SAIL-VL2-8B-Thinking achieves an average score of 59.3 on multimodal reasoning benchmarks, surpassing all open-source models and outperforming closed-source models such as GPT-4o and Gemini-2.0-Pro on several tasks. On general multimodal understanding, it attains an average score of 80.8, with notable improvements in hallucination reduction and chart comprehension.

Ablation Studies

• Thinking Reward: Yields a +1.3% average gain across eight benchmarks, with significant improvements on multi-step reasoning tasks. Training dynamics show consistent improvement in logic, consistency, and hallucination metrics, whereas answer-only reward baselines stagnate or degrade.

  Figure 4: Training dynamics demonstrate that the thinking reward consistently improves logic, consistency, and hallucination scores over the answer-only baseline.

• Judging Reward: Delivers a +0.6% average gain, with efficiency gains concentrated in perception-heavy tasks. The model dynamically adjusts its reasoning trigger rate, activating deep reasoning only when necessary.

  Figure 5: On an OCR task, the Judge Reward enables the model to bypass unnecessary reasoning, avoiding hallucinations and improving accuracy.

Case Studies

• Thinking Reward: Encourages deeper analytical reasoning beyond procedural answer-finding, as evidenced by the model's ability to identify underlying patterns in mathematical problems.

  Figure 6: The Thinking Quality Reward leads to more advanced, pattern-based reasoning compared to the answer-only reward baseline.

• Judging Reward: Prevents overthinking and hallucinations on simple tasks by enabling the model to skip unnecessary reasoning steps.

Practical and Theoretical Implications

SAIL-RL establishes a principled framework for post-training MLLMs, directly addressing the limitations of outcome-only supervision and static reasoning strategies. The dual-reward system enforces a strong coupling between sound reasoning and correct answers, while adaptively allocating cognitive resources. This results in models that are both more reliable and efficient, with reduced hallucinations and improved performance on complex reasoning tasks.

From a practical perspective, SAIL-RL's reward system can be integrated into existing RLHF pipelines for MLLMs, leveraging LLM-based judge models for reward computation. The cascading product reward formulation is robust against reward hacking and can be extended to other domains requiring process-level supervision. The adaptive reasoning strategy is particularly beneficial for deployment in resource-constrained environments, where efficiency is critical.

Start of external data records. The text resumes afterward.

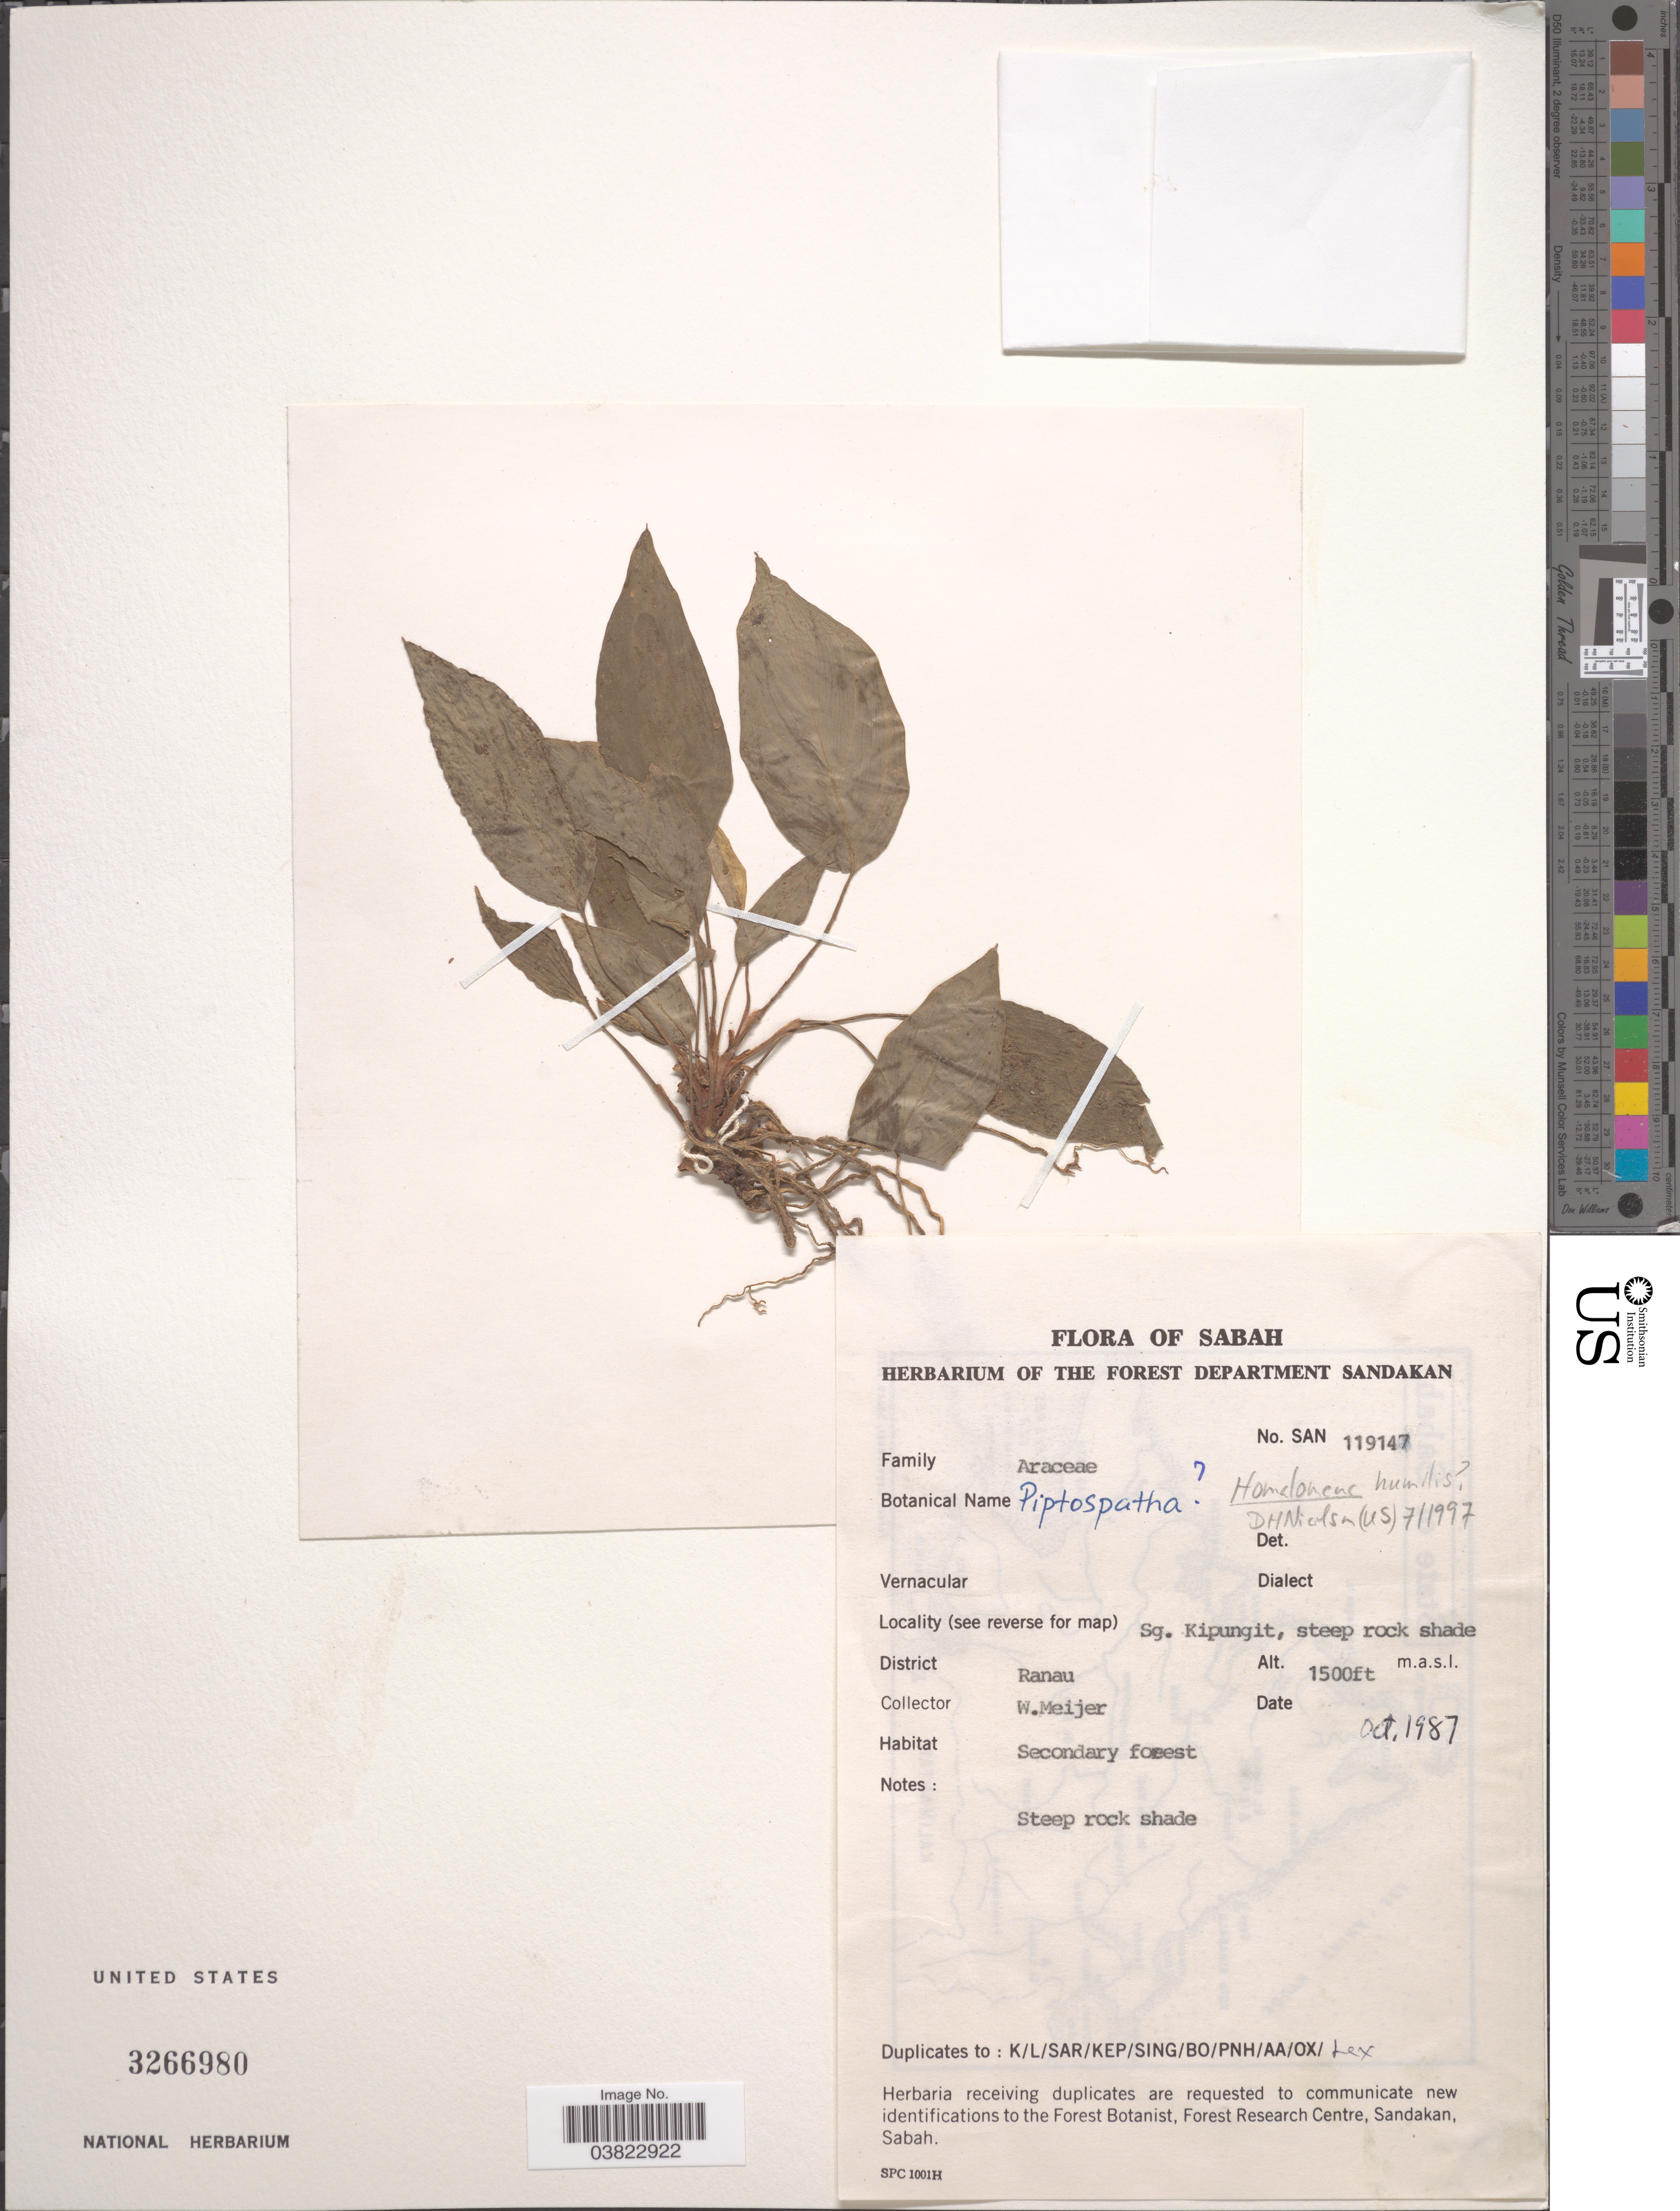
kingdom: Plantae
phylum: Tracheophyta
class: Liliopsida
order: Alismatales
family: Araceae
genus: Homalomena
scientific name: Homalomena humilis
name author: (Jack) Hook. f.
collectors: W. Meijer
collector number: SAN 119147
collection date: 1987-10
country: Malaysia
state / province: Sabah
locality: Sg. Kipungit. District Ranau.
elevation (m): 457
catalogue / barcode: US 3266980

Theoretically, SAIL-RL advances the field by formalizing the supervision of reasoning quality and adaptivity, paving the way for future research on meta-cognitive skills in MLLMs. The framework's modularity allows for the incorporation of additional reward dimensions, such as interpretability or fairness.

Future Directions

Potential avenues for future work include scaling SAIL-RL to larger model sizes, exploring more granular reward dimensions (e.g., step-wise reasoning trace evaluation), and integrating human-in-the-loop feedback for reward calibration. Further research may investigate the transferability of the dual-reward system to other modalities and tasks, as well as its impact on long-term generalization and robustness.

Conclusion

SAIL-RL introduces a dual-reward RL post-training framework that significantly enhances the reasoning capabilities and efficiency of MLLMs. By supervising both the quality and adaptivity of reasoning, SAIL-RL achieves state-of-the-art results among open-source models and competitive performance with leading closed-source systems. The framework provides a scalable and principled approach for building more reliable, adaptive, and efficient multimodal LLMs.